SQL Adventures - Flagging Records as Not Found
AKA: Choosing where you filter (WHERE vs JOIN)
I came across an interesting scenario for one of my clients. They have a system which scans database hardware, and then merges the metadata into another database for reporting.
When metadata is pulled, it goes into a harvesting database along with metadata such as which job it was part of, when it was ran, which servers were harvested, etc. After the data is harvested, another process is responsible for updating a target database, which is used by alternate applications for reporting “current status”.
For simplicity, we’ll keep the operations limited to two tables in a single database: a Scan
table, and a Target
table.
ObjectId
is shared identifier across both tables.
Some Starting Historial Data
Assume that a previous harvest->merge cycle has already put this data into our tables.
Scan Data
ScanId | ObjectId | Name | Type |
---|---|---|---|
1 | 1 | Persons |
Table |
1 | 2 | Name |
Column |
1 | 3 | Zip |
Column |
Target Data
ObjectId | Name | Type | NotFound |
---|---|---|---|
1 | Persons |
Table | NULL |
2 | Name |
Column | NULL |
3 | Zip |
Column | NULL |
Results from a new Scan after the column Zip
was removed
Now assume that between the last run, and this run, somebody removed the Zip
column.

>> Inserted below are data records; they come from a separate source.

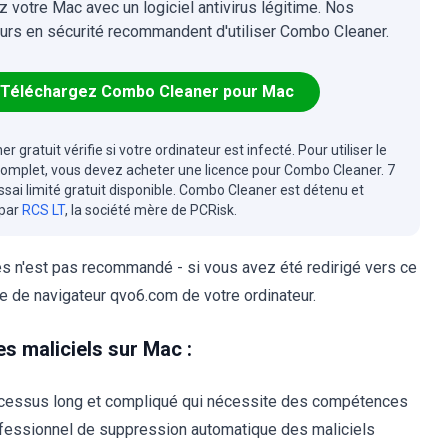
z votre Mac avec un logiciel antivirus légitime. Nos
urs en sécurité recommandent d'utiliser Combo Cleaner.
Téléchargez Combo Cleaner pour Mac
r gratuit vérifie si votre ordinateur est infecté. Pour utiliser le
complet, vous devez acheter une licence pour Combo Cleaner. 7
essai limité gratuit disponible. Combo Cleaner est détenu et
 par
RCS LT
, la société mère de PCRisk.
nes n'est pas recommandé - si vous avez été redirigé vers ce
te de navigateur qvo6.com de votre ordinateur.
s maliciels sur Mac :
ocessus long et compliqué qui nécessite des compétences
ofessionnel de suppression automatique des maliciels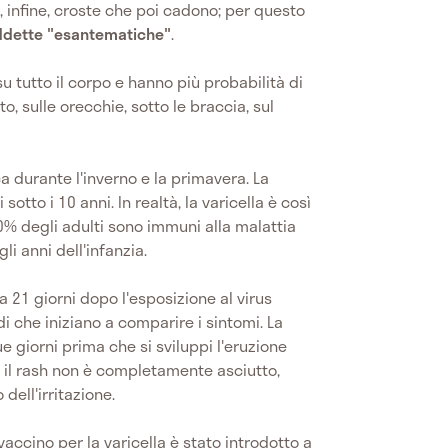
 infine, croste che poi cadono; per questo
siddette "esantematiche"
.
su tutto il corpo e hanno più probabilità di
to, sulle orecchie, sotto le braccia, sul
ca durante l'inverno e la primavera. La
otto i 10 anni. In realtà, la varicella è così
0% degli adulti sono immuni alla malattia
li anni dell'infanzia.
a 21 giorni dopo l'esposizione al virus
di che iniziano a comparire i sintomi. La
e giorni prima che si sviluppi l'eruzione
 il rash non è completamente asciutto,
 dell'irritazione.
vaccino per la varicella è stato introdotto a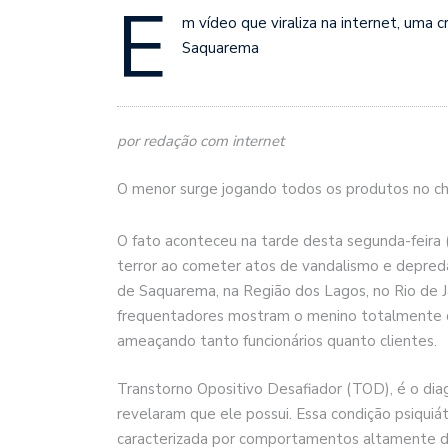
E
m vídeo que viraliza na internet, uma 
Saquarema
por redação com internet
O menor surge jogando todos os produtos no c
O fato aconteceu na tarde desta segunda-feira 
terror ao cometer atos de vandalismo e depred
de Saquarema, na Região dos Lagos, no Rio de J
frequentadores mostram o menino totalmente d
ameaçando tanto funcionários quanto clientes.
Transtorno Opositivo Desafiador (TOD), é o dia
revelaram que ele possui. Essa condição psiquiát
caracterizada por comportamentos altamente de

Here’s the state of our Scan
table and the Target
table is unchanged. Our task is to ensure that Zip
is marked as NotFound
Scan Data
ScanId | ObjectId | Name | Type |
---|---|---|---|
1 | 1 | Persons |
Table |
1 | 2 | Name |
Column |
1 | 3 | Zip |
Column |
2 | 1 | Persons |
Table |
2 | 2 | Name |
Column |
Take note that even though it wasn’t in this scan, Zip
is still in the table, with ObjectId = 1.
How to identify NotFound
Objects
Here’s the data if you want to follow along
-- TABLES
DECLARE @TargetObjects TABLE (
ObjectId INT NOT NULL,
NAME VARCHAR(20) NOT NULL,
TYPE VARCHAR(20) NOT NULL,
NotFound BIT NULL
)
DECLARE @ScanObjects TABLE (
ScanId INT NOT NULL,
ObjectId INT NOT NULL,
NAME VARCHAR(20) NOT NULL,
TYPE VARCHAR(20) NOT NULL
)
-- DATA
INSERT INTO @TargetObjects
( ObjectId, Name, Type )
VALUES ( 1, 'Persons', 'Table')
, ( 2, 'Name', 'Column')
, ( 3, 'Zip', 'Column')
INSERT INTO @ScanObjects
( ScanId, ObjectId, Name, Type )
VALUES ( 1, 1, 'Persons', 'Table')
, ( 1, 2, 'Name', 'Column')
, ( 1, 3, 'Zip', 'Column')
, ( 2, 1, 'Persons', 'Table')
, ( 2, 2, 'Name', 'Column')
DECLARE @ScanId INT = 2
The Wrong Way
-- The Complete Wrong Way
SELECT
'TargetObjectId' = TargetObject.ObjectId
, 'ScanObjectId' = ScanObject.ObjectId
, 'ScanScanId' = ScanObject.ScanId
, 'Name' = TargetObject.Name
, 'Type' = TargetObject.Type
FROM @TargetObjects AS TargetObject
LEFT JOIN @ScanObjects AS ScanObject
ON TargetObject.ObjectId = ScanObject.ObjectId
WHERE
ScanObject.ObjectId IS NULL
AND ScanObject.ScanId = @ScanId
The final result will give an empty dataset, which is not what we want.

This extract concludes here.